Kenya’s Credit Bank has partnered with Anzens to pilot the USDA stablecoin, potentially becoming the first licensed commercial bank in an emerging market to directly mint and distribute a stablecoin.
Credit Bank PLC Partners With Anzens to Pilot USDA Stablecoin in Kenya

Key Takeaways:
- Credit Bank PLC and Anzens launched a pilot to slash cross-border payment fees to a flat 1.5%.
- Stablecoins now drive 43% of African crypto activity as users bypass slow SWIFT-based banking.
- Credit Bank and Yeshara will next test USDA as a payment option for tokenized assets by 2024.
Lowering Costs for International Remittances
Kenyan commercial bank Credit Bank PLC has entered into an exploratory partnership with Anzens, issuer of the USDA dollar-backed stablecoin, to test how regulated blockchain infrastructure could be integrated into the nation’s banking system. The initiative, subject to ongoing engagement with the Central Bank of Kenya (CBK), could make Credit Bank one of the first licensed commercial banks in an emerging market to mint, redeem, and distribute a stablecoin directly through its services.
Under the proposed model, Credit Bank customers would be able to convert fiat currency into USDA and back, settling international payments at a flat 1.5% fee. Transactions would clear in minutes, with automatic conversion into local currency at the destination. Credit Bank would act as custodian of both Kenyan shillings and U.S. dollars, ensuring compliance while shielding users from the complexities of blockchain technology.
Anzens CEO Shantnoo Saxsena underscored the potential impact: “A business in Nairobi trading with suppliers in Mumbai or Dubai should not pay 8% in fees and wait a week for payment to clear. With Credit Bank, that same transaction settles in minutes at 1.5%. That is what infrastructure is supposed to do.”

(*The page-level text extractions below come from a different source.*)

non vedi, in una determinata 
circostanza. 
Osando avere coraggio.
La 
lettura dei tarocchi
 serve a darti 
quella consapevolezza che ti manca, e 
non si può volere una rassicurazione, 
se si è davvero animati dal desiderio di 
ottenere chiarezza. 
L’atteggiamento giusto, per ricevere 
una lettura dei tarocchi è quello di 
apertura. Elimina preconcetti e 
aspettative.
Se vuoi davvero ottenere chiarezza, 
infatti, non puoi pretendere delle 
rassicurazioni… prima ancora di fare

Kenya’s cross-border payment flows are expanding rapidly. Diaspora remittances reached a record $5 billion in 2024, overtaking tea and horticulture as top foreign exchange earners. Yet SWIFT-based correspondent banking remains slow and expensive, often involving multiple intermediaries and settlement delays of up to five days. The World Bank estimates average remittance costs at 6.45%, rising to nearly 8% across sub-Saharan Africa.

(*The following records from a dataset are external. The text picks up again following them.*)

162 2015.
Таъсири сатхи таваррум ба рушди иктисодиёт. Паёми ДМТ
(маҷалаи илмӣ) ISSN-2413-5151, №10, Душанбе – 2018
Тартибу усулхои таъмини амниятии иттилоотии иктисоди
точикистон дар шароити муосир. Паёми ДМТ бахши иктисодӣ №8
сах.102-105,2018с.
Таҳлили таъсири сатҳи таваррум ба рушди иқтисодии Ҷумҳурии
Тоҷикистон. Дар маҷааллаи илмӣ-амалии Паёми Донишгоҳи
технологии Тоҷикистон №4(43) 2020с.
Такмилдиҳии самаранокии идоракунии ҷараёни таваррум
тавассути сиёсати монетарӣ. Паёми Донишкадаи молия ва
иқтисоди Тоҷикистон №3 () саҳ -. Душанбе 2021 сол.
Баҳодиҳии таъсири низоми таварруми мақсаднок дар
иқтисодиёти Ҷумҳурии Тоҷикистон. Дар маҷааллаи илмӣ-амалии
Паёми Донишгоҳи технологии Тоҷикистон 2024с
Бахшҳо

This inefficiency has already driven the adoption of alternatives: Kenyans processed $3.3 billion in stablecoin transactions in the year ending June 2024, while stablecoins now account for 43% of crypto activity across Africa. However, regulated banking channels for fiat-to-stablecoin conversion remain scarce.
Credit Bank CEO Betty Korir said the partnership reflects the bank’s focus on competitiveness. “ Stablecoins are not speculative assets in this context; they are settlement infrastructure,” Korir said. “By acting as custodian for USDA, we are embedding that capability inside a regulated banking relationship, where it belongs.”
The collaboration also extends into tokenized assets. Yeshara, operating under Kenya’s Capital Markets Authority sandbox, is working with Anzens and Credit Bank to enable USDA as a payment option for tokenized real estate and commodities.
Anzens is unique in owning both a regulated stablecoin and a global payments network. USDA is fully backed by U.S. dollars and treasuries, with custody through Bitgo Trust. Its network spans 80 countries and 41 currencies, sourcing liquidity through regulated institutions. The company is dual-licensed in Lithuania and Dubai, with compliance infrastructure covering know your customer (KYC), know your transaction (KYT), and institutional custody.